=== Section Start ===

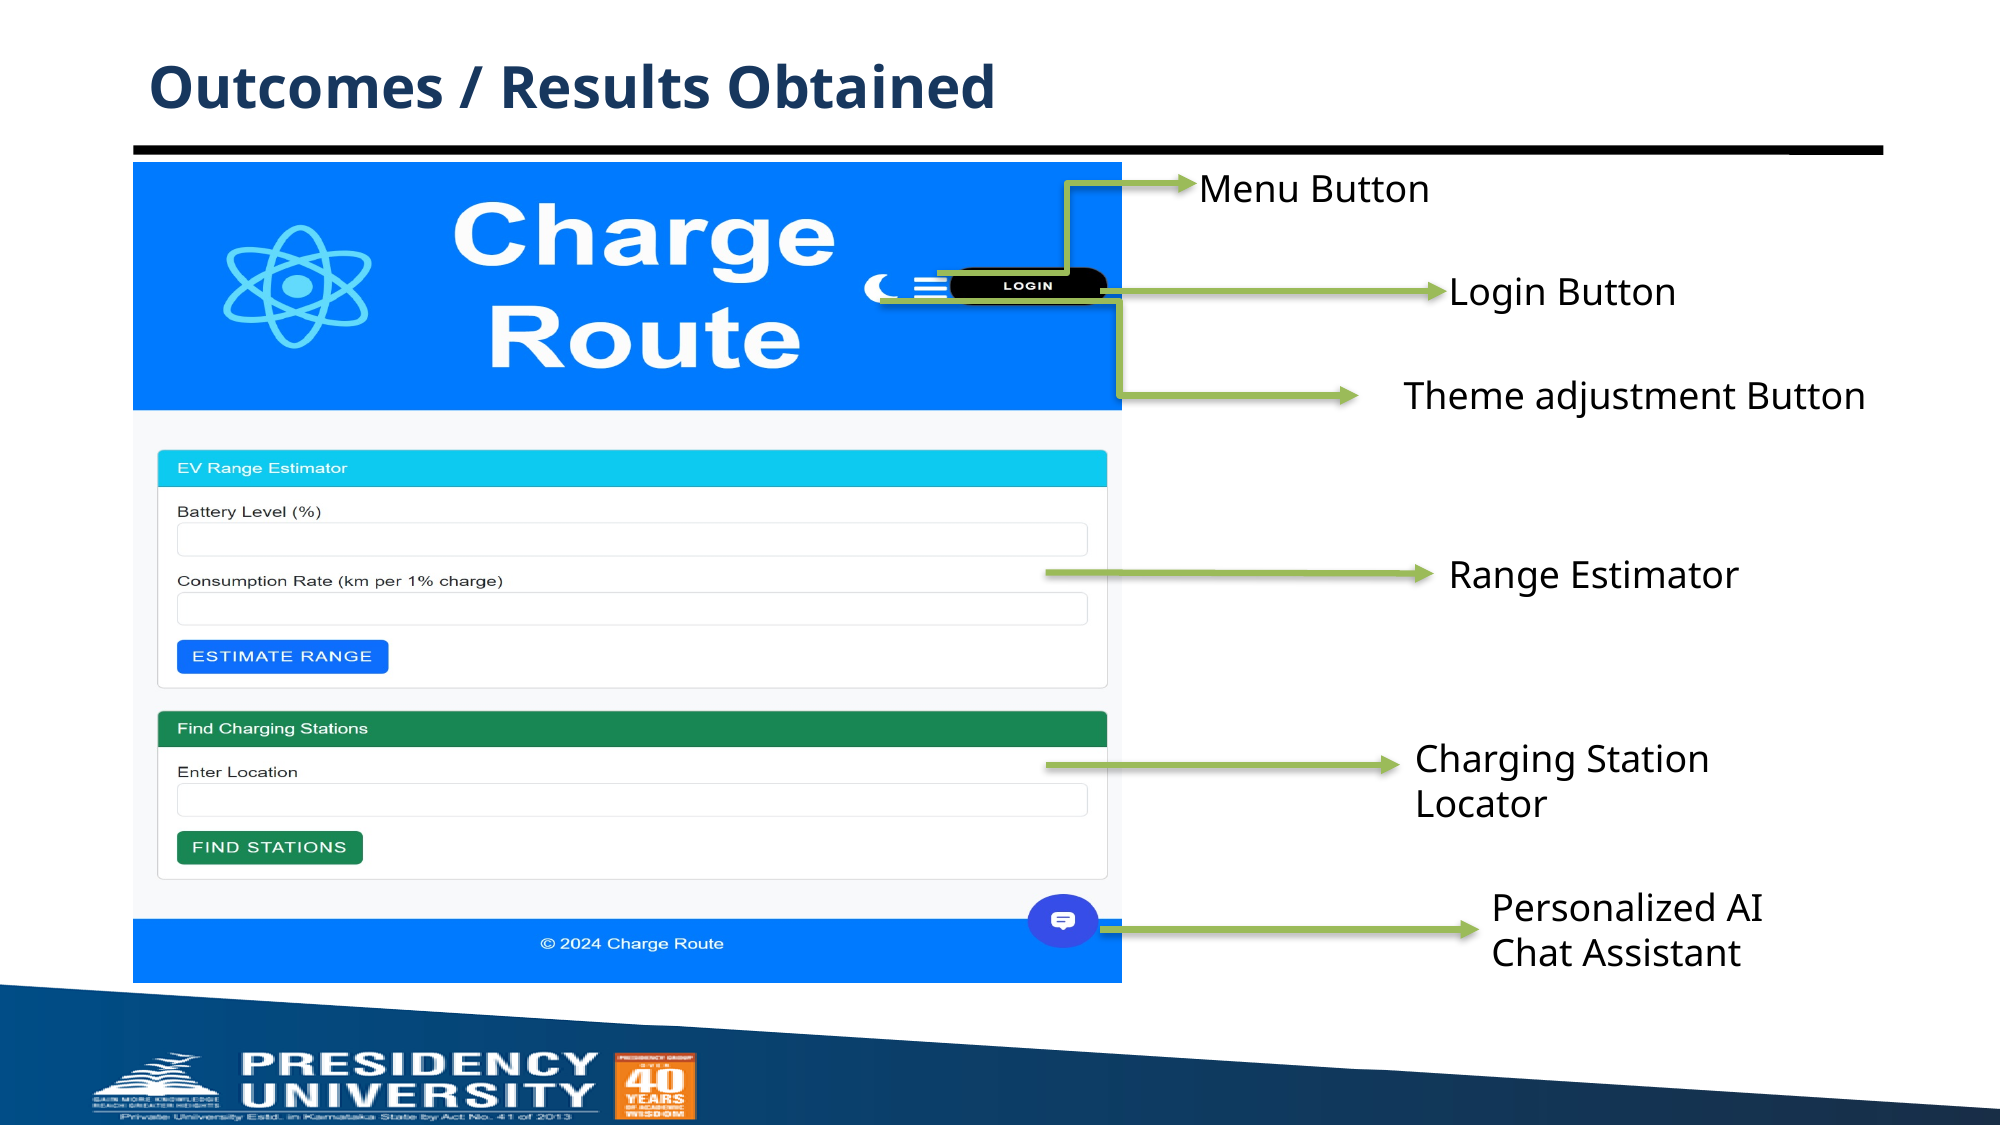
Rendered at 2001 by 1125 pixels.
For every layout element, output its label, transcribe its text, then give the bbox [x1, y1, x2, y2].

text_box Range Estimator [1433, 543, 1772, 603]
text_box Charging Station Locator [1399, 727, 1781, 833]
picture [0, 162, 2000, 1125]
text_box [879, 301, 1360, 396]
text_box Login Button [1433, 260, 1706, 321]
text_box Theme adjustment Button [1388, 364, 1905, 425]
text_box Personalized AI Chat Assistant [1476, 876, 1835, 981]
title Outcomes / Results Obtained [133, 45, 1884, 125]
text_box Menu Button [1183, 157, 1559, 218]
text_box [936, 183, 1198, 274]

=== Section End ===

▶ Work required
The data must come back word for word, with every picture removed.

▶ Worked solution
Rendered at 2001 by 1125 pixels.
For every layout element, output its label, transcribe its text, then give the bbox [x1, y1, x2, y2].

text_box Range Estimator [1433, 543, 1772, 603]
text_box Charging Station Locator [1399, 727, 1781, 833]
picture [0, 162, 2000, 1125]
text_box [879, 301, 1360, 396]
text_box Login Button [1433, 260, 1706, 321]
text_box Theme adjustment Button [1388, 364, 1905, 425]
text_box Personalized AI Chat Assistant [1476, 876, 1835, 981]
title Outcomes / Results Obtained [133, 45, 1884, 125]
text_box Menu Button [1183, 157, 1559, 218]
text_box [936, 183, 1198, 274]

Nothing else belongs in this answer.